Febrile status epilepticus in infants with MRI-confirmed brain abnormalities linked to temporal lobe epilepsy later in life

Surprisingly, although HHV-6B has been linked to febrile seizures, febrile status epilepticus and temporal lobe epilepsy, the report contains no mention of the virus.

Febrile seizures (FS) – seizures occurring in a child with a fever – occur in 2% to 5% of young children, most often in the second year of life.  Sometimes, the seizures last long enough to meet the criteria for febrile status epilepticus (FSE), a seizure lasting 30 minutes or more, often with adverse consequences. During the second year of life, FSE accounts for 70% of all cases of status epilepticus. Children with one episode of FSE have a much greater likelihood of recurrent FSE.

Children with FSE also have a greater likelihood of subsequently developing acute injury to the hippocampus and temporal lobe, documented by MRI. Those with such injuries have an increased risk of future FSE, as well as an increased risk for a structural change in the brain: hippocampal sclerosis (HS), a permanent injury often seen in adults with temporal lobe epilepsy. 

In children with FSE, hippocampal or temporal lobe injury are often seen on MRI. About 10% of individuals with hippocampal injury evident by MRI (either T2 hyperintensity, reflecting inflammation, or retarded growth of hippocampal volume) go on to develop hippocampal sclerosis. 

Are infants with FS and FSE more likely to go on to develop epilepsy later in life? Three separate cohorts were assembled to investigate this possibility. The study involved over 200 infants, most of whom had brain MRIs within 4 days of FSE, and again 1, 5 and 10 years later.  The main results:

  • Of 22 subjects with hippocampal T2 hyperintensities during FSE, 14 returned for follow-up MRIs: 10/14 had developed definite HS and 2 possible HS.
  • Of the subjects with FSE as infants, 44 developed epilepsy later in life. The 10-year cumulative incidence of epilepsy was significantly higher in infants with FSE who had hippocampal T2 hyperintensities.
  • Infants with FSE who did not have hippocampal T2 hyperintensities did not go on to develop MRI abnormalities, or epilepsy, later in life.

Thus, this careful study supports the hypothesis that infants who have FSE, and MRI abnormalities at the time of FSE, are more likely to develop progressive MRI abnormalities and epilepsy later in life. 

Why is an HHV-6/7 newsletter summarizing this study?

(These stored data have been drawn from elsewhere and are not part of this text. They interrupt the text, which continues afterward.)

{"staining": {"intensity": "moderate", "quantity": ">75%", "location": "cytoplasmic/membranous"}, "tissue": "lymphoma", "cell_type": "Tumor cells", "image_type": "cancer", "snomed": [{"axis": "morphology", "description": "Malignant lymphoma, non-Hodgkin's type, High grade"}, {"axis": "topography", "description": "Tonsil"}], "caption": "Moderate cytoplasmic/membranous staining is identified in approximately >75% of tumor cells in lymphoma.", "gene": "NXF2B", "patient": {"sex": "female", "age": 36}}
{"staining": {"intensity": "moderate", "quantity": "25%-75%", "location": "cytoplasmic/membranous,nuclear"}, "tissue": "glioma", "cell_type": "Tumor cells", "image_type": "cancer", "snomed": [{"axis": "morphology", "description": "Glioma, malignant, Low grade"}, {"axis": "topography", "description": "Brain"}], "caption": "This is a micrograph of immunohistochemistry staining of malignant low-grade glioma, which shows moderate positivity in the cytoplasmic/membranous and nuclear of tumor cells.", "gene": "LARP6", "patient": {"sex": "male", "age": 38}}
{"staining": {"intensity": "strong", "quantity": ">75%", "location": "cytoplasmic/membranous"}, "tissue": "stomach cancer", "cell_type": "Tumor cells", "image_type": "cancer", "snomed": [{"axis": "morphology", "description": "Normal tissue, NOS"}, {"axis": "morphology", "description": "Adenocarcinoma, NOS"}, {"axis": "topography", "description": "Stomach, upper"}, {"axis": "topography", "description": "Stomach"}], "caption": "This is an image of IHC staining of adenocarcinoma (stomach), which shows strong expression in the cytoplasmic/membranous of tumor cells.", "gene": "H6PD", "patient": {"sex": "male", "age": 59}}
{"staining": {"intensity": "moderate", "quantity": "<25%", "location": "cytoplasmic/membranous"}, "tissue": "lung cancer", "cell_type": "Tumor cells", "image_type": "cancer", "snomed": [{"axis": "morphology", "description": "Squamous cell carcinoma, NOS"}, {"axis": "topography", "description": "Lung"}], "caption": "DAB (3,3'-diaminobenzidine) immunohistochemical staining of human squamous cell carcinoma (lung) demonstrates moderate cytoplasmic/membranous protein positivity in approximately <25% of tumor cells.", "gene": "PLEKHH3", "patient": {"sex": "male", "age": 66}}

So, why is a newsletter about research on HHV-6A/B and HHV-7 bothering to summarize this study?  Because of what Sir Arthur Conan Doyle would have called “the dog that didn’t bark”: the absence of any mention of HHV-6.

HHV-6B in FS and FSE.  Previous research has reported substantial evidence that:

  • Primary infection with HHV-6B occurs in the first two years of life—the most common age at which FS and FSE occur
  • FS and FSE are associated with primary infection by HHV-6B (and, possibly, occasionally HHV-6A) in 20% of children with FSE, and with reactivated infection in about 10% of children with FSE, as determined by detection of plasma viremia (studies of cerebrospinal fluid rarely have revealed virus)
  • In contrast, primary HHV-6B viremia was never found in any of 582 infants and young children with acute nonfebrile illnesses nor in 352 healthy controls (Hall 1994).

These findings previously have led many investigators to conclude that primary infection with HHV-6B is neurotropic and is correlated with both FS and FSE (Hall 1994; Caserta 1994; Epstein 2012).  These previous studies have been conducted by some of the same investigators, reporting results from the same patient group, as in this study.

HHV-6 in epilepsy.  Some evidence indicates that mesial temporal lobe epilepsy may also be triggered, in some cases, by HHV-6, as summarized in detail elsewhere (Kawamura 2015; Komaroff 2020; Theodore 2021; Bartolini 2021,).  The main evidence is: 

  • HHV-6A/B nucleic acid and antigens by immunohistochemistry are present in diseased tissue, in most cases, and in higher abundance than in non-diseased tissue.
  • HHV-6A/B nucleic acid is demonstrated in cells relevant to disease pathology.
  • HHV-6A/B (more often than other human herpesviruses) is present in brain tissue that has been surgically resected to treat epilepsy

Given that this study finds that febrile status epilepticus (FSE) in infants is associated later in life with the development of temporal lobe epilepsy, and with MRI changes associated with temporal lobe epilepsy, and given prior work linking HHV-6B to both FSE and mesial temporal lobe epilepsy, it is surprising that the authors make no mention of any virological studies.  Perhaps these are being summarized in another report. As it stands, it is puzzling that the “dog didn’t bark” and that the question was begged.